19 La requérante soutient que la décision attaquée reproduit exactement la même motivation que la décision antérieure révoquée et a été rendue trois jours après la décision de révocation, de sorte que la chambre de recours n’aurait pas procédé à un réexamen collégial effectif, et ainsi n’aurait pas purgé le vice de la décision antérieure. Selon la requérante, la reprise à l’identique, dans la décision attaquée, de la motivation de la décision révoquée violerait l’article 165, paragraphes 2 et 5, du règlement 2017/1001, l’article 36 du règlement délégué 2018/625 et l’article 7 du « présidium des chambres de recours ».
20 L’EUIPO conteste les allégations de la requérante.
21 À cet égard il y a lieu de relever que, étant donné que la décision attaquée a été adoptée par une chambre de recours composée de trois membres, les dispositions invoquées par la requérante, à savoir l’article 165, paragraphes 2 et 5, du règlement 2017/1001, ainsi que l’article 36 du règlement délégué 2018/625 portant sur les affaires relevant de la compétence d’un seul membre ne sont manifestement pas applicables en l’espèce. Il en va de même de l’article 7 de la décision 2020-7 du présidium des chambres de recours du 21 juillet 2020 portant sur l’organisation des chambres qui précise les critères des affaires pouvant être renvoyées à un membre unique et les conditions d’application des dispositions du règlement 2017/1001 et du règlement délégué 2018/625 portant sur cette question. Il s’ensuit que le présent moyen, pour autant qu’il vise la violation desdites dispositions est manifestement inopérant.
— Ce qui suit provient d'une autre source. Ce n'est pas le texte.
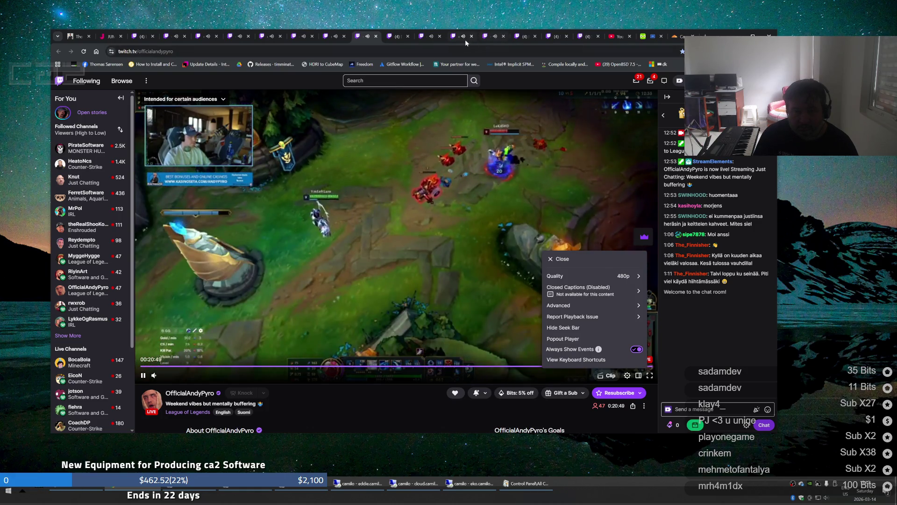
click(458, 41)
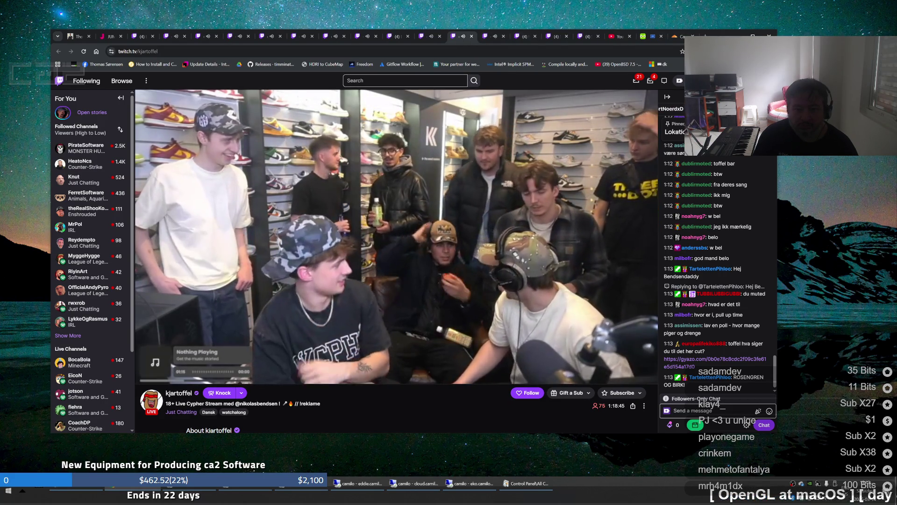
key(super+Down)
22 En ce qui concerne le reproche que la requérante fait à la chambre de recours d’avoir repris « à l’identique » la motivation de la décision antérieure, il convient de constater que la correction de l’erreur manifeste mentionnée au point 10 ci-dessus n’impliquait pas nécessairement de modifier ni le sens de la décision antérieure ni même sa motivation.
23 De surcroît, ainsi que le fait valoir, à juste titre, l’EUIPO, la reprise de la motivation de la décision antérieure ne permet pas par elle-même d’établir un défaut de réexamen de l’affaire en litige.
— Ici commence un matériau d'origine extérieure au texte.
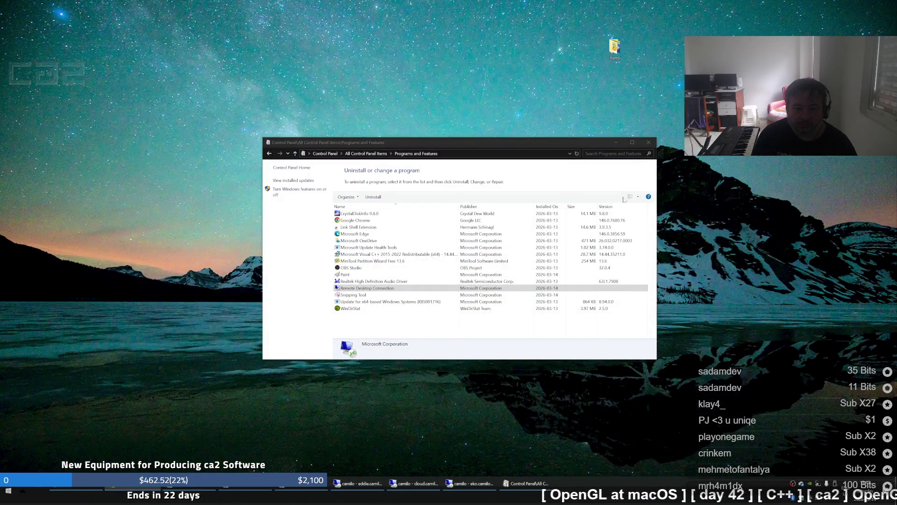
Minimize the Programs and Features window and bring back the remote CLion session
click(616, 142)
24 Au vu des considérations qui précèdent, le présent moyen est manifestement dénué de tout fondement en droit.
Sur le second moyen, tiré de la violation de l’article 7, paragraphe 1, sous b), du règlement 2017/1001
25 La requérante soutient que la chambre de recours n’était pas fondée à considérer que la marque demandée était dépourvue de caractère distinctif. Elle considère que l’association des différentes caractéristiques, à savoir une forme spécifique avec une combinaison de couleurs vert-jaune, crée dans son ensemble un produit à l’apparence distinctive et esthétiquement réussie. Ainsi, la marque demandée divergerait de la norme et des habitudes du secteur concerné.
26 S’agissant du public pertinent, la requérante soutient que, en l’espèce, celui-ci est composé de professionnels utilisant un presse-agrumes comme outils de travail dans le cadre de leur activité commerciale et économique quotidienne. Selon elle, ces professionnels seront particulièrement attentifs et sélectifs quant au choix de leurs produits et seront ainsi sensibles à l’ensemble des caractéristiques des produits en cause. Partant, la chambre de recours aurait, de manière erronée, considéré que le public pertinent percevrait la fonctionnalité avant la forme et ne distinguerait pas les produits du marché du fait de leur apparence.
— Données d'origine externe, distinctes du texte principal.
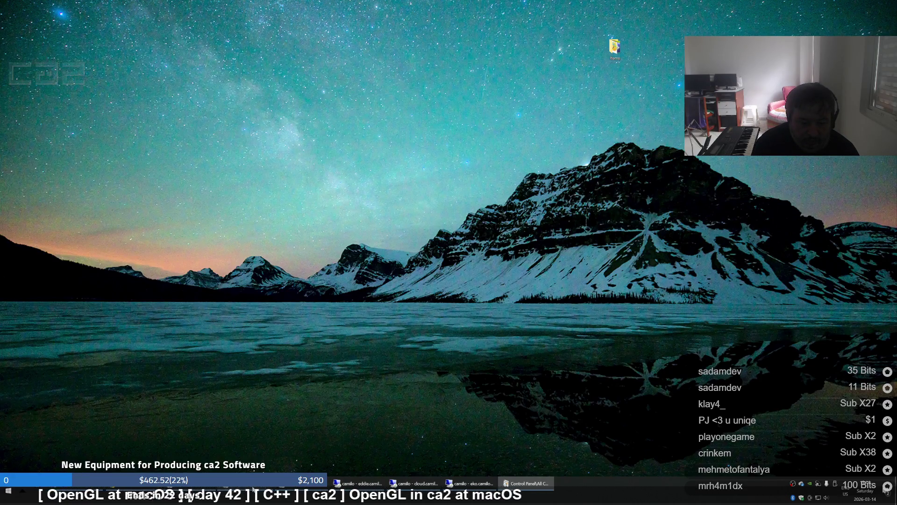
click(357, 483)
27 S’agissant de l’appréciation du caractère distinctif de la marque demandée, dans un premier temps, la requérante reproche, à la chambre de recours, d’avoir fait une appréciation erronée des caractéristiques de la marque demandée. Cette dernière serait caractérisée, d’une part, par une forme spécifique, composée d’une cuve cylindrique à section ronde dont le sommet est cerclé d’une couronne annulaire métallique, d’un socle cylindrique à section pseudo carré et d’une collerette tronconique métallique, interposée entre la cuve et le socle et, d’autre part, par une combinaison spécifique de couleurs vives. En s’appuyant sur l’arrêt du 8 mai 2019, VI.TO./EUIPO – Bottega (Forme d’une bouteille dorée) (T‑324/18, non publié, EU:T:2019:297), dont il ressortirait que l’appréciation du caractère distinctif d’une marque tridimensionnelle ne doit pas passer par la seule analyse de la forme du produit, mais également par celle des autres éléments et caractéristiques telles que les couleurs, la requérante souligne que la forme du signe ne consiste pas en une simple forme géométrique, mais qu’elle a été stylisée et conçue avec de nombreux éléments distinctifs. Ainsi, la présence de la collerette en saillie par rapport au socle et en retrait par rapport à la cuve serait un élément important de différenciation. De même, les couleurs utilisées seraient également un élément d’identification du signe demandé. Enfin, la requérante renvoie aux différents arrêts et décisions de l’EUIPO dans lesquels un caractère distinctif a été reconnu tant à la couleur qu’à la forme d’un produit.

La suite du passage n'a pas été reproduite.